I rushed with the form clutched tightly in my hands towards the operation theatre, where the initial procedure was almost done. All the machinery had been set up and Dr Ishan was about to give anaesthesia.
‘Here’s the form…’ I handed the form over to Dr Shivani who was standing outside the operation theatre. I was heavily panting and crying.
‘It’s okay, doctor. We’ll take care of your father now.’ Dr Shivani patted my shoulder and assured me that everything would be fine. Dr Ishan was one of the best surgeons of Mumbai Medicare. Chances of failure were not small, but negligible. I had to remain calm and composed, and something crossed my mind that I rushed towards reception – to make a phone call to mother!
I told everything to mother within a minute, without taking any breath. Mother couldn’t stop crying and talked about flying to Mumbai tonight. I made her understand that the situation was in control and that everything is being taken care of, but she wouldn’t stop. It was her husband after all, how could she not worry? I then asked her to come, disconnected the call, and rushed to the Scrub room, where I dressed up to enter the operation theatre.
‘What’s the status so far?’ I asked Dr Shivani, who herself was a junior intern, and was learning like me. She stood right next to the team of senior doctors, who had surrounded my father now, while Shivani held a tray of medical instruments in her hands. As I stepped a little forward, I could see my father’s chest cut open, lots of blood and his motionless face that made me nauseous. I felt like vomiting and ran outside reflexively.
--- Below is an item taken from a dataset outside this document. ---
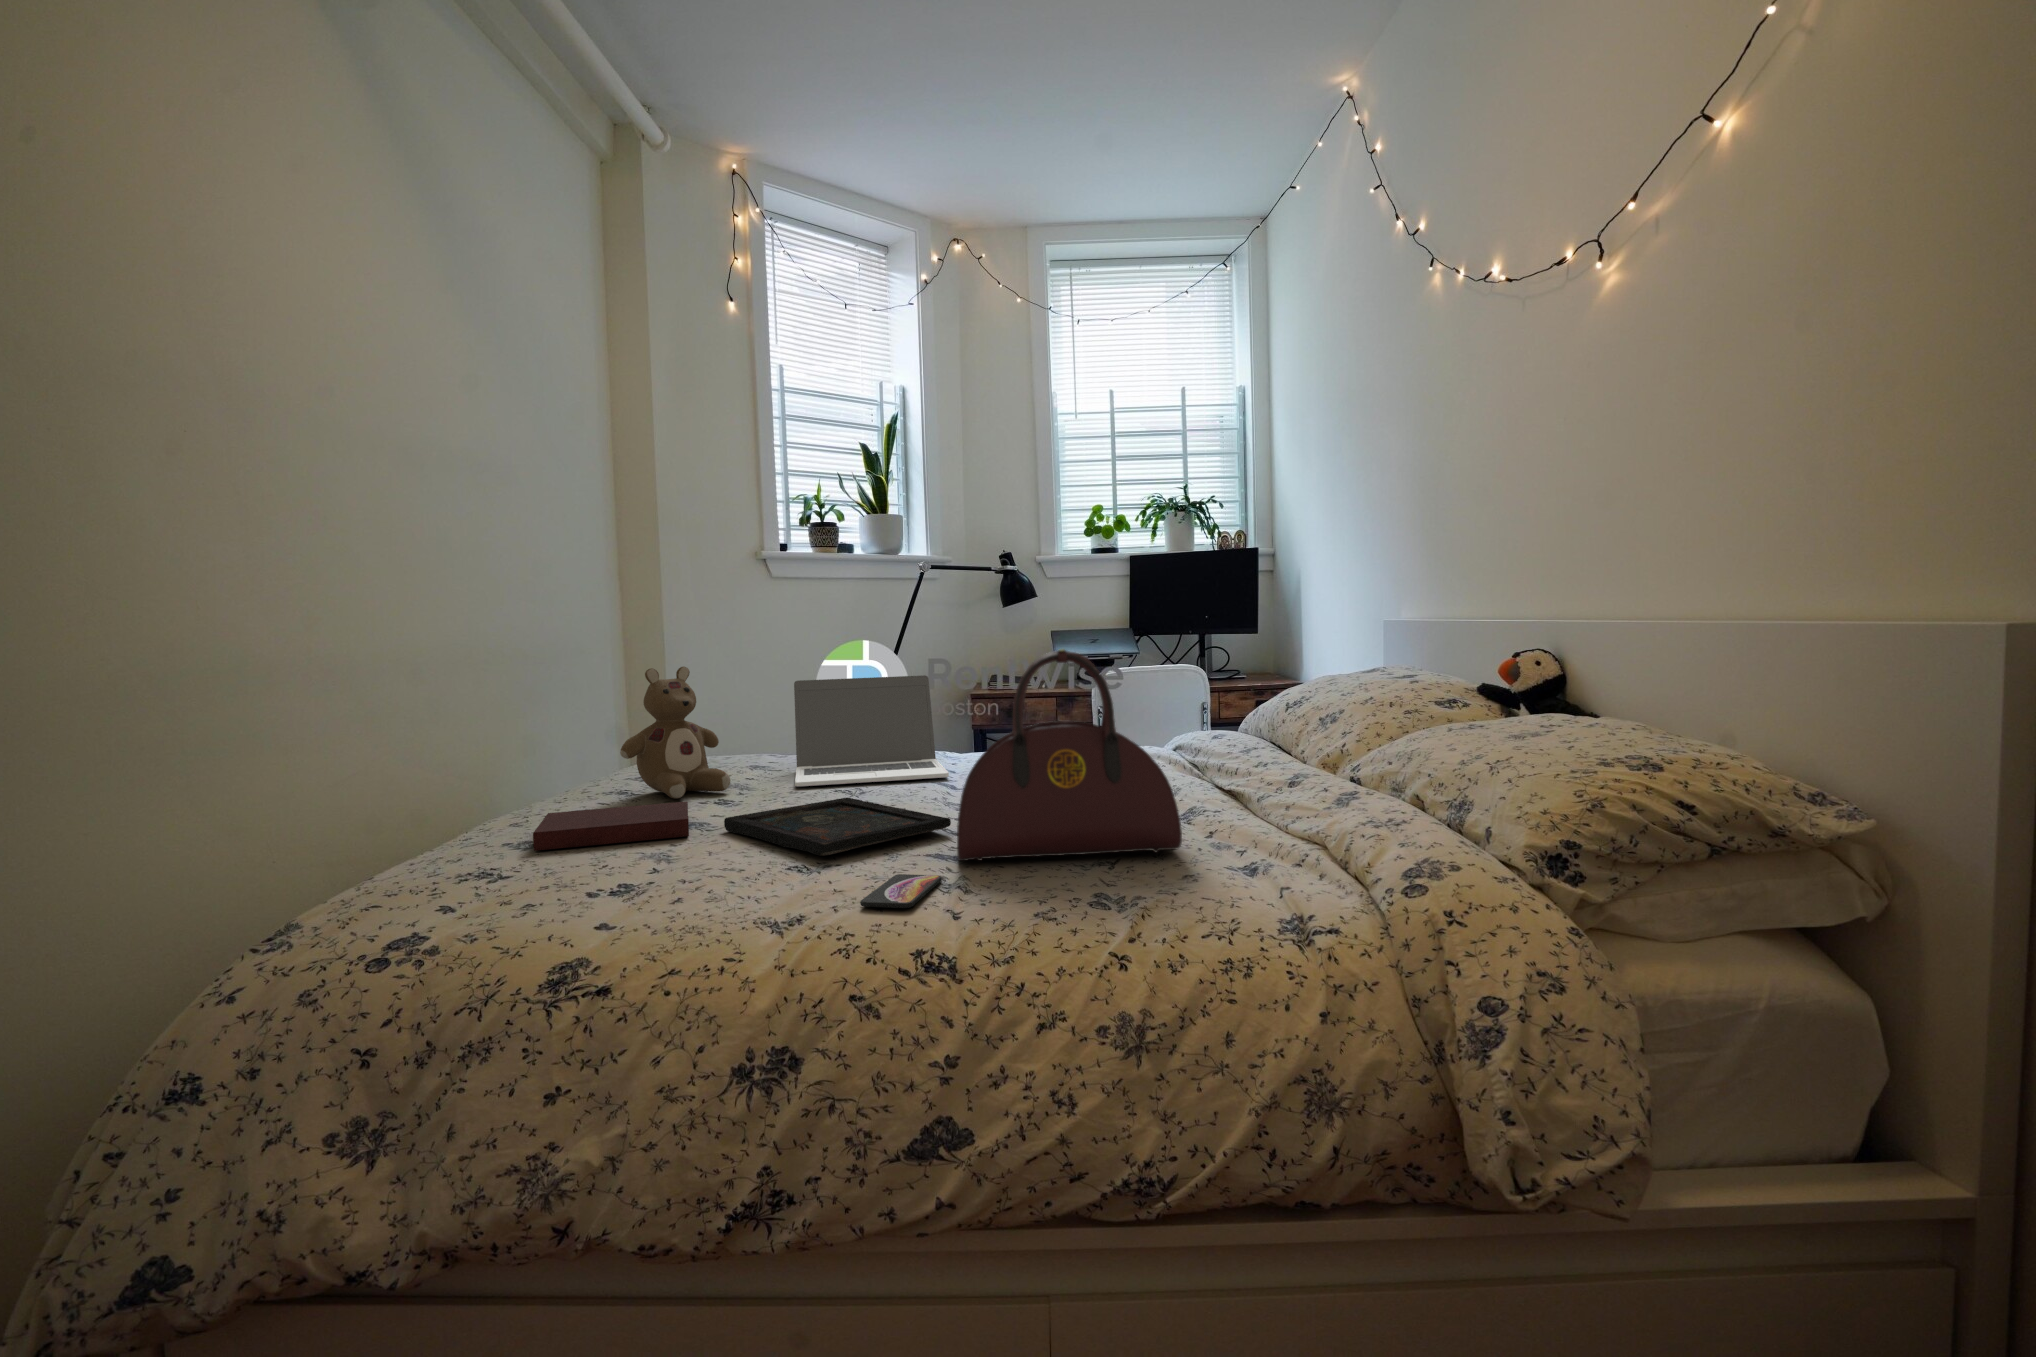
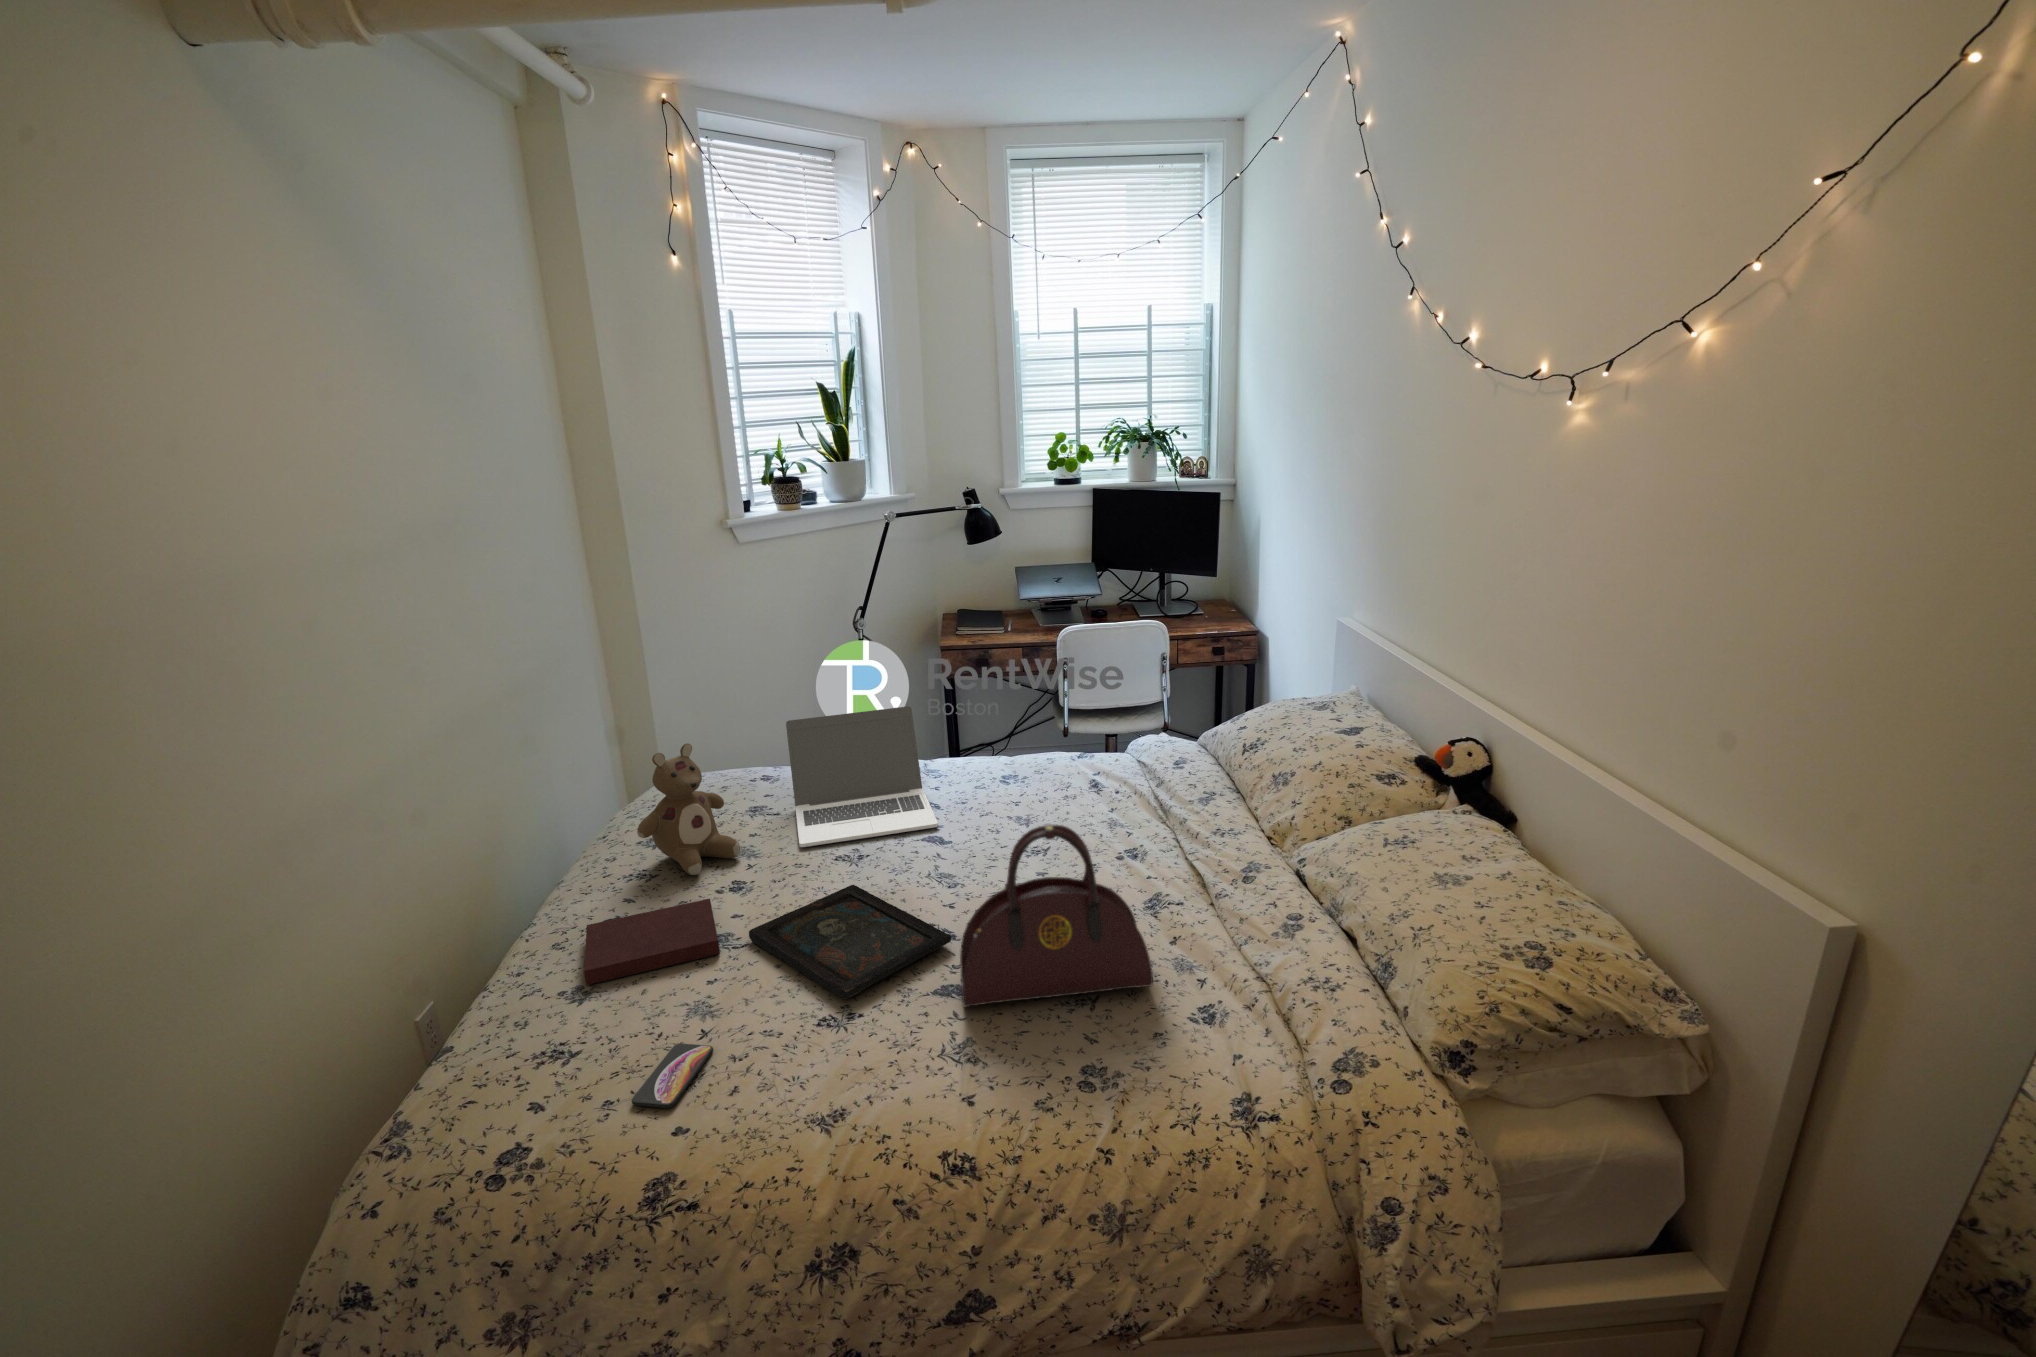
smartphone: present [860,874,942,908] -> present [632,1044,713,1108]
I had assisted in around hundred surgeries and deliveries so far since I was a college student, but nothing scared me as this one. I had been a calm and composed learner, and not the nervous one. But seeing my own father in such condition made me pale. I had no experience in handling the emotional crisis and yes, this was one of them! I just wished for my mother to be here, so I could hug somebody and cry out loud.
As I was standing in the corridor alone, some familiar faces stood in front of me. At first, I couldn’t understand if actually I’ve seen these people somewhere, or just my mind went crazy enough to make up its own stories? Before the mystery could become more complex, they introduced themselves as the people from down the street, who called an ambulance for my father.
‘He was taking a cab for the hospital as he had a sharp pain in his chest and he was sweating really badly since a few minutes, as he told me. But I called the ambulance instead, that reached within two minutes. I told the driver and ward-boy that he’s the father of a doctor working in their hospital, so they said they don’t require anybody to travel in the ambulance since it was fully equipped with all the medical instruments and machines, so I chose to stay, and my wife had to make food for our children, we’ve brought some food for you too, and my younger son, he is still in his twelfth, preparing for the medical entrance exams…’ I closed my ears as the man in his late fifties, started narrating his own personal excuses about not accompanying my father on his trip to the hospital.
Nevertheless, I couldn’t thank him any less for calling an ambulance for him. I hugged the old lady who accompanied that man, and she consoled me for a few moments. Knowing that father was still in the Operation Theatre, the couple left in disappointment. Neither did I ask them to stay, as it was already a challenging time for me. My hopes were pinned only on one man now – Dr Ishan.